How We Modularized Medium’s iOS codebase

Without interrupting workflow

Vinícius Baggio Fuentes
Medium Engineering
Published in
4 min readMay 14, 2014

After we launched the Medium iOS app, we wanted to make it easy for any engineer in the company to quickly experiment with, and contribute to, the codebase. Having a more modular codebase enables us to experiment more: for example, we could spin up a prototype that has the same core components for authentication and downloading posts, but explores different navigation or post displays.

We wanted a solution that would allow us to split up our codebase into modules without disrupting our workflow, which relies heavily on git feature branches and GitHub pull requests for code reviews. We looked at several different options and decided on using git subtrees. Here’s how we came to that decision.

CocoaPods

CocoaPods is the most well-known of the options we considered. It’s very easy to use—both as library consumer and writer—and is similar to other dependency management systems like Rubygems.

Our first attempt to modularize Medium’s iOS app was to split the codebase into a library (or “pod”) and use CocoaPods to manage the dependencies. Briefly, here’s what we did:

  1. Split the main project into separate git repositories, one for client code and one for a library and client code.
  2. Integrate CocoaPods in the library, by restructuring the workspace and the project files and creating its podspec.
  3. Remove the “vendored” libraries in the library workspace to use their CocoaPods version
  4. Restructure the client app project workspace to use the pod version of the library

There was a lot of upfront work in splitting up the codebase and preparing the podspec. Setting up the compilation steps was also a bit complicated, especially when you are new (as I am) to the many knobs and buttons of Xcode’s build configurations. But after that everything seemed to work smoothly.

However, we ran into trouble because we were using CocoaPods on a rapidly changing codebase rather than a seldom-changing library, which is perhaps not its intended usage.
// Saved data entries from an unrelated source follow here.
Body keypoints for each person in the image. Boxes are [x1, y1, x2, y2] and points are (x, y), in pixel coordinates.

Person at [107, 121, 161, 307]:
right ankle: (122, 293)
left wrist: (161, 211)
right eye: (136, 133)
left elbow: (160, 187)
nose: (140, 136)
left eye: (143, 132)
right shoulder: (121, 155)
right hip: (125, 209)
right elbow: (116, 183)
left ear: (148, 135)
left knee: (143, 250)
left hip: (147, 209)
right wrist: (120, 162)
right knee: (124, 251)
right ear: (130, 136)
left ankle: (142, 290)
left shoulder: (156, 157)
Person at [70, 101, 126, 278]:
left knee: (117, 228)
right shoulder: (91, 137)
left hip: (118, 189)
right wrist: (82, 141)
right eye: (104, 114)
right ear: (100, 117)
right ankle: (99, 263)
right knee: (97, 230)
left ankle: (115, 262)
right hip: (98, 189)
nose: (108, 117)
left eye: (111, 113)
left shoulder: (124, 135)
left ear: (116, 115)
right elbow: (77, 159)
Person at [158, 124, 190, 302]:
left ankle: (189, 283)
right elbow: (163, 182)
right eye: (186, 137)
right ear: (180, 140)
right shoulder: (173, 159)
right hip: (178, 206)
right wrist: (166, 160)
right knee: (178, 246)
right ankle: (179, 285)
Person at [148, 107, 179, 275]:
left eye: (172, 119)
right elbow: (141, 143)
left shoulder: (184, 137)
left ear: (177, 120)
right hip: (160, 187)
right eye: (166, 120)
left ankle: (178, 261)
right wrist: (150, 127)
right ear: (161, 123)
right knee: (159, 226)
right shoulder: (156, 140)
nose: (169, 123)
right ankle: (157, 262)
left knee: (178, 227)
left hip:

Xcode seems to heavily cache the state of config and file indexes, which caused a lot of confusion around files not being found during compilation time, and autocomplete not working properly. Adding new files to the library required a lot of ‘pod update’ commands. We decided that this was too disruptive to our workflow, and looked at other options.

git submodules

Using git submodules requires learning how to use a different set of commands and incorporate them into your workflow and scripts. For example, whenever you checkout the repository for the first time, you will have to run ‘git submodules update’ to fetch all the dependencies.

Also, the programmer’s workflow needs to change so that every time you make changes to submodules, separate commits get created for all of them. Then, you need to update the references in the parent repository to point to the new commits.

Here at Medium we rely on GitHub’s pull request feature to do code reviews—so we only merge the feature branch into master when someone else has reviewed the code. Git submodules makes this process much more complicated, and a developer would have to create separate pull requests for each submodule and link them together in a code review process.

Again, the disruption to our familiar workflow eliminated this option.

git subtrees

In the end it turned out that the right answer was a more barebones solution, the lesser known git subtrees. Git subtrees is, in essence, a script written on top of git (now a part of the git-contrib package). It clones the subproject’s repository and merges it into the parent project’s repository. This means that either all commits from the library directory get copied into the parent directory or all the commits get squashed into one big merge commit.

To add a subproject, you execute these arcane-looking commands:

git remote add my-lib-remote git@github.com:Medium/my-lib.git
git subtree add —-prefix=my-lib-folder/ my-lib-remote master

First, you add your library’s remote as if it was your own. Then, you use subtree add to add that repo’s code into a path in the parent’s project, specified by prefix. The last parameter, master, is the branch you are pulling code from.

These two commands will pull all the commits from the subproject repository and lay all the code into the prefix path. This has a significant advantage over git submodules—you can see the history of changes of all the files that matter to your project, which gives you much more visibility into the changes going into the project and overall code quality.

From there on out, you can resume your normal workflow disruption-free as if there were no subproject at all!

Synchronizing code between the client app codebase and the library is a tiny bit more complicated. For a more comprehensive walkthrough of the git subtree workflow, refer to git subtrees: a tutorial.

As our codebase and team evolves, it’s possible that our needs and capacity for customizing our own development tools will change. But for now, git subtrees is serving us quite well.